Through the Looking Glass Children's Book Reviews

The Miner’s Daughter

The Miner’s Daughter

Gretchen Moran Laskas
Fiction
For ages 14 and up
Simon and Schuster, 2007   ISBN: 978-1416912620

Deep in the grip of the Depression, life in the mining town of Riley, West Virginia, is very hard. The mines are not open very often these days and there is very little work to be had. Sixteen year old Willa keeps hearing about how things will get better when Mr. Roosevelt becomes the new president but when he does win the election the mines are closed down all together. What are they going to do now? Her father and her big brother Ves decide to go and work on the big Hawks Nest Tunnel industrial project “downstate” and Willa knows that her mother is going to need her more than ever to help take care of things at home. Didn’t she manage before when Mama could hardly do anything when she was pregnant with baby Rusty? Well, they will manage again somehow even without Daddy and Ves.
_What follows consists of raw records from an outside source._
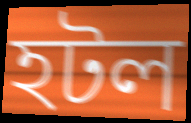
হটল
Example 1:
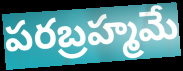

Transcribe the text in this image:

పరబ్రహ్మమే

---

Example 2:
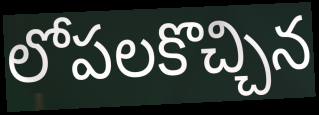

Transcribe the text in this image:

And so they do. Willa helps to take care of the house and the children, and in her spare time she reads books and talks to Miss Grace, the missionary lady who knows so much about the world and who thinks Willa is smart and gifted. In the summer Willa even dresses like a boy so she can go and work as a field hand. She gets paid in fresh produce which her mother cans so the family will have something to eat in the wintertime. Then there is Johnny, who admires Willa for her courage, her determination, her brains, and her love of poetry. He is there working beside her picking vegetables in the fields, and stealing coal for her family, and he is there to give her hope of a brighter future.

When Daddy comes home terribly ill because of the work that he did in the Hawks Nest Tunnel things look grim again until help comes from a very unexpected quarter. Willa finds that she has to make a very difficult decision about her future and in the process she also has to make a stand for what she believes in.
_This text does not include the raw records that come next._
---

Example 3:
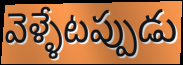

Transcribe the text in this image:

వెళ్ళేటప్పుడు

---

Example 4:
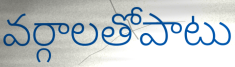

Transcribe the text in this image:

వర్గాలతోపాటు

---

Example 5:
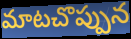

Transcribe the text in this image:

This is a very moving and thought provoking story which will give young adults a startling picture of how the Depression impacted an often forgotten section of American society. We often read about how people in the dust bowl areas and in farming communities were impacted by the disaster. This is the story of how a mining community was literally shut down and how the mining families had to find way to keep on going in spite of the fact that their livelihood was gone. Willa’s family did get help and yet so many others, who were not considered “suitable” did not. With great sympathy and obvious admiration the author tells the story of these people, giving them a voice so that we will all get to see how courageous they were in a time of great trouble and loss.